◆ **Your assignment**: The listing below is the input. Say how many of its lines contain "como", giving the number alone.
--
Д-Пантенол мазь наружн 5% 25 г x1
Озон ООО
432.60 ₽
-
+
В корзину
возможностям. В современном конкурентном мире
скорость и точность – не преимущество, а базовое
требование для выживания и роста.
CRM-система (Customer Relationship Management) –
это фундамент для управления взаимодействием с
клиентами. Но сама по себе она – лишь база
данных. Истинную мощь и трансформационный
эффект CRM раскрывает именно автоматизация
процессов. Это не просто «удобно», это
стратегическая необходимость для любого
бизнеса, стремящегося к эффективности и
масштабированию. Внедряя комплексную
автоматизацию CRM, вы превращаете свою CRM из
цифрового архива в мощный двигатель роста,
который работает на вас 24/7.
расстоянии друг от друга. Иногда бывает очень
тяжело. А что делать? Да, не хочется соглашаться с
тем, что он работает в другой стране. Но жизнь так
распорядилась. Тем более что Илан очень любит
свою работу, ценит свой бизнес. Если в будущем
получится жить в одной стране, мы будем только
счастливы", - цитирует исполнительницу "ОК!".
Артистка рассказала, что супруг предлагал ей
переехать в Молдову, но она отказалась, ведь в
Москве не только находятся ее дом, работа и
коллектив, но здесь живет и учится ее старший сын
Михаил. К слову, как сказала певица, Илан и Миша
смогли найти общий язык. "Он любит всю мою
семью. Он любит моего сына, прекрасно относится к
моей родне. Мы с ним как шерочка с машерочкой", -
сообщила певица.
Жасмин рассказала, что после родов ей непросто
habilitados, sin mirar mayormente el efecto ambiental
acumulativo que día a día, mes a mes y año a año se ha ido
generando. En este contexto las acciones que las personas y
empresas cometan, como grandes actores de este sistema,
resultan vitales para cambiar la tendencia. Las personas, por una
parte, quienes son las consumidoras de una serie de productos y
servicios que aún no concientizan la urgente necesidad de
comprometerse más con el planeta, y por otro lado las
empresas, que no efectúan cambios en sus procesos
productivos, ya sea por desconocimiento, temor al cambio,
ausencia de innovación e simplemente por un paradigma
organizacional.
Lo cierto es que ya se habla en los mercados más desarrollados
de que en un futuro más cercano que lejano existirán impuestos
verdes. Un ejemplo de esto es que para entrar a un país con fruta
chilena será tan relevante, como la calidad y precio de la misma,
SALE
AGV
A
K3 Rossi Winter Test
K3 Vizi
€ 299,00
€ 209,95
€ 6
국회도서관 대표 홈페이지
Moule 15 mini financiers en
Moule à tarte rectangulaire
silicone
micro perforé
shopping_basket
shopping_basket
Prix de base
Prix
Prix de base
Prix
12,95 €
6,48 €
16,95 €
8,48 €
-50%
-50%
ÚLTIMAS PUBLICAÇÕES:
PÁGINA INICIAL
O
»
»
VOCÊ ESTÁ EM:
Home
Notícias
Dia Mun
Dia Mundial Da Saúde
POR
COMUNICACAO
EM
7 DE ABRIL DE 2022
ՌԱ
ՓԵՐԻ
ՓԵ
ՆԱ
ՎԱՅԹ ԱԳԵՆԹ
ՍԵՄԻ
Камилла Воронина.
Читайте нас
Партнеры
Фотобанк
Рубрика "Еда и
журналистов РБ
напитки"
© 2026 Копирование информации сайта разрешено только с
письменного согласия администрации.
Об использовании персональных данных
--
◆ **Solution to this exercise**: 2